WR Dres Anderson, Utah, 6′ 1″ 187 lbs.

Cons: The first thing that jumps out on the screen is his skinny legs, while appearing quite fast in his college tape, Anderson doesn’t appear to have much leg strength.  He had issues breaking tackles and seems to lack the physicality needed to play on the line of scrimmage.  The receiver might be best suited to play in the slot where he can get a free release or at least have the room to create space since he has little wiggle to his game. There were a few times that he lost focus to where he was on the field or where the ball was.  On top of that, Anderson has a bad habit of knocking the ball in the air when he didn’t catch it cleanly.  Sure this gives him an opportunity to secure the ball, but it also gives his defender that same chance.  His ability to make a spectacular one-handed catch and then a bobble on the next play could drive a head coach crazy.  He ran a limited route tree with good straight-line speed, but lacks lateral quickness.  While he showed effort as a run blocker, Anderson mostly got in his opponent’s way.  The receiver is a bit too excitable on the field, which could lead to penalties for taunting, etc.
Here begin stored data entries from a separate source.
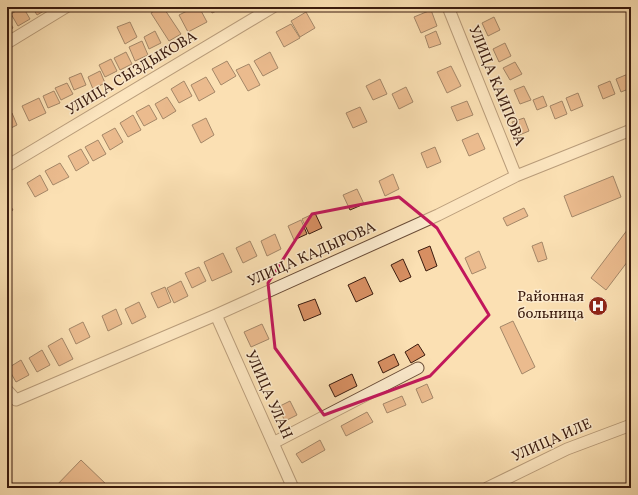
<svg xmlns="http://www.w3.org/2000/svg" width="638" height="495" viewBox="0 0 638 495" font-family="Vollkorn,serif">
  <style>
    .building { fill: #d78f62; stroke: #3a1b0e }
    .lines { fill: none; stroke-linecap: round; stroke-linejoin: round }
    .minor-casing { stroke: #6a4c37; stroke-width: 13 }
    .minor { stroke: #fcebce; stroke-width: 11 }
    .marked { fill: none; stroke: #c2185b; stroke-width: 3; stroke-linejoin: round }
    .labels { text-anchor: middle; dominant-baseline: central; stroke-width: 3; stroke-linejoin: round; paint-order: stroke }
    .street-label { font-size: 15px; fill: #3a1b0e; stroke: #fcebce }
    .poi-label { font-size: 15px; fill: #3a1b0e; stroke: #fcebce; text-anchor: end }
  </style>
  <rect width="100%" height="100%" fill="#fbe0b3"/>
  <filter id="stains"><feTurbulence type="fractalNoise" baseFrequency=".005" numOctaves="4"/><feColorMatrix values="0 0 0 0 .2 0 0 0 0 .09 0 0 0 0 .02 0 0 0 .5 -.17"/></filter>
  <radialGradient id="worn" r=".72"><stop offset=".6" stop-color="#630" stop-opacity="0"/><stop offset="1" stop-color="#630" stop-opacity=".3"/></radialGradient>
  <path class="building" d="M23,7l7,12 -12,7 -7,-12z
    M32,7h16l1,1 -12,7z
    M161,7h2l18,27 -12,7 -18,-28z
    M195,7h4l8,15 -19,10 -9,-17z
    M209,7h14v1l-11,5z
    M431,10l6,16 -16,7 -7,-16z
    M306,12l9,16 -15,9 -9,-16z
    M7,17l6,11 -6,3z
    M494,17l6,13 -12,6 -6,-13z
    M130,22l7,15 -12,7 -8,-17z
    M291,24l9,14 -16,9 -8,-15z
    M155,31l6,12 -12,6 -5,-12z
    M436,31l5,13 -12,4 -4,-12z
    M142,41l6,14 -13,6 -6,-14z
    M505,43l6,13 -12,6 -6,-13z
    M126,52l6,12 -12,6 -6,-12z
    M270,52l8,16 -15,8 -9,-15z
    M111,59l6,12 -12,6 -6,-12z
    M227,61l9,15 -15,9 -9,-16z
    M515,62l7,12 -12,6 -7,-12z
    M249,64l11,21 -12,6 -12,-21z
    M451,66l10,20 -14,7 -10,-21z
    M100,71l5,12 -12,6 -5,-12z
    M81,73l5,12 -12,5 -5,-12z
    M628,74l3,7v7l-10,4 -5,-13z
    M206,77l9,15 -16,9 -8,-16z
    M380,79l7,15 -14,6 -7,-14z
    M184,81l8,15 -13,7 -8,-14z
    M610,81l5,13 -12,5 -5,-13z
    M67,83l6,11 -12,6 -6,-12z
    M524,86l7,14 -11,4 -6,-14z
    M406,87l7,15 -14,7 -7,-15z
    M54,91l6,12 -12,5 -5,-12z
    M578,93l5,13 -12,5 -5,-13z
    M543,96l4,10 -10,4 -4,-10z
    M167,97l9,14 -13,8 -8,-15z
    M39,98l7,15 -17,8 -7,-15z
    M467,101l6,14 -16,6 -6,-14z
    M562,101l5,13 -12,5 -5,-13z
    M149,105l8,14 -13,7 -8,-14z
    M360,107l7,15 -14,6 -7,-15z
    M12,113l5,12 -10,5v-15z
    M133,115l8,15 -13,7 -8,-14z
    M206,118l8,17 -13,8 -9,-18z
    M524,118l5,13 -12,5 -5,-14z
    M115,128l8,14 -13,8 -8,-15z
    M478,133l7,16 -16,7 -7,-16z
    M98,140l8,14 -13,7 -8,-14z
    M435,147l6,15 -14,6 -6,-15z
    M81,149l8,14 -13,8 -8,-15z
    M60,163l9,14 -16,8 -8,-14z
    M393,174l6,15 -14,7 -6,-15z
    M40,175l8,15 -13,7 -8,-14z
    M613,176l8,21 -49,20 -8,-21z
    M357,189l7,15 -14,6 -7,-15z
    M7,200l6,10 -6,4z
    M524,208l4,8 -21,10 -4,-8z
    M315,213l7,15 -13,6 -7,-15z
    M301,220l6,14 -13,6 -6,-14z
    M631,225v32l-25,33 -15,-12z
    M275,234l6,15 -14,7 -6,-15z
    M250,241l7,15 -14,7 -7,-15z
    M542,242l5,17 -9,3 -6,-16z
    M430,246l7,20 -11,5 -8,-20z
    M479,251l7,17 -14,6 -7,-16z
    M223,253l9,19 -20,9 -8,-19z
    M403,259l8,18 -11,5 -9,-17z
    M199,267l7,14 -14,7 -7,-15z
    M365,277l8,17 -17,8 -8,-17z
    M181,281l7,15 -14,7 -7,-15z
    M165,287l6,15 -13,6 -7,-15z
    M315,299l6,15 -17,7 -6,-16z
    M139,302l7,15 -14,7 -7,-15z
    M116,309l6,15 -14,7 -6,-15z
    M513,321l22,46 -13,7 -22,-47z
    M83,322l7,15 -14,7 -7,-15z
    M262,324l7,15 -18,8 -7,-15z
    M62,338l11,21 -14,7 -11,-20z
    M418,344l7,11 -14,8 -6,-11z
    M42,350l8,15 -13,7 -8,-14z
    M394,354l5,11 -16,8 -5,-11z
    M21,360l8,15 -13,7 -8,-14z
    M352,374l5,12 -22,11 -6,-12z
    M427,384l6,14 -11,5 -6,-14z
    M402,396l4,9 -19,8 -4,-9z
    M290,401l7,14 -12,6 -7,-14z
    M367,412l6,10 -27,14 -5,-10z
    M320,440l5,10 -23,13 -6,-9z
    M81,460l27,26 -3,2h-51z"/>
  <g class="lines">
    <defs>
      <path id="minor" d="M448,7l68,169
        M7,43l59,-36
        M7,166l266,-159
        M216,315l77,173
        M7,390l9,10 200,-85 222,-100 78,-39 115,-46
        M273,443l145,-75
        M487,488l80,-39 64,-24"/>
    </defs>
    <use href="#minor" class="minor-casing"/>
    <use href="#minor" class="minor"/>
  </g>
  <path d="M0 0H638V495H0ZM399,197l38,31 52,87 -59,61 -106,39 -49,-67 -7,-65 44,-69z" fill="#fbe0b3" fill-opacity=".55" fill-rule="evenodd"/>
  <path class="marked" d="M399,197l38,31 52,87 -59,61 -106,39 -49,-67 -7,-65 44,-69z"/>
  <defs>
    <symbol id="hospital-disc" viewBox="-11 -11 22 22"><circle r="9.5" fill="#8f2418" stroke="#fcebce"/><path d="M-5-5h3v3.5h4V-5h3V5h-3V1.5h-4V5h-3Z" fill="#fff"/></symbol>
  </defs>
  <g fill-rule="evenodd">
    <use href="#hospital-disc" x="587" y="295" width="22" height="22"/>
  </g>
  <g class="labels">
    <g class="street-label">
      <text transform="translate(132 74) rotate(-31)">УЛИЦА СЫЗДЫКОВА</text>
      <text transform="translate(496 86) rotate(68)">УЛИЦА КАИПОВА</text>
      <text transform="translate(312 255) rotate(-24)">УЛИЦА КАДЫРОВА</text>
      <text transform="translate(268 395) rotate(66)">УЛИЦА УЛАН</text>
      <text transform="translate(552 441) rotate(-24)">УЛИЦА ИЛЕ</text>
    </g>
    <g class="poi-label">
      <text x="584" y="297">Районная<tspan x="584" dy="17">больница</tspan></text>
    </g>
  </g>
  <rect width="638" height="495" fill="none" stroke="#fbe0b3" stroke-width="24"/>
  <rect x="8" y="8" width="622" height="479" fill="none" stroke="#3a1b0e" stroke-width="2"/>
  <rect x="12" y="12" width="614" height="471" fill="none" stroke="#3a1b0e"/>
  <rect width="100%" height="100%" filter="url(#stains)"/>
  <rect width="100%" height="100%" fill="url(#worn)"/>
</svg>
Pros:  This is a smart young man who had all academic honors; he lined up both on the outside and in the slot (where I expect he will get used in the NFL).  Anderson excelled at crossing routes, bubble screens, go-routes, and hooks, but didn’t run other patterns often. On deeper patterns, the wide out tracked the ball well in the air and made adjustments to the pigskin by contorting his body.  He can make contested passes in traffic and does his most damage catching the ball in stride.  Anderson has a nose for the end zone and will do whatever it takes to get there.  When he gets used as a kick returner, the young playmaker reads his blockers well while using good foot speed to find his burst in the open field.  The receiver sets up the defense with jump cuts and stutter steps, showing off his explosiveness.

Overall thoughts:  I compare Anderson to a poor man’s and less injury risk Ohio State’s Devin Smith.  If the wide out gets an opportunity to sign with an NFL team , he might not see the field until 2016, so he could be a candidate for leagues that use a taxi squad and reward points for return yardage.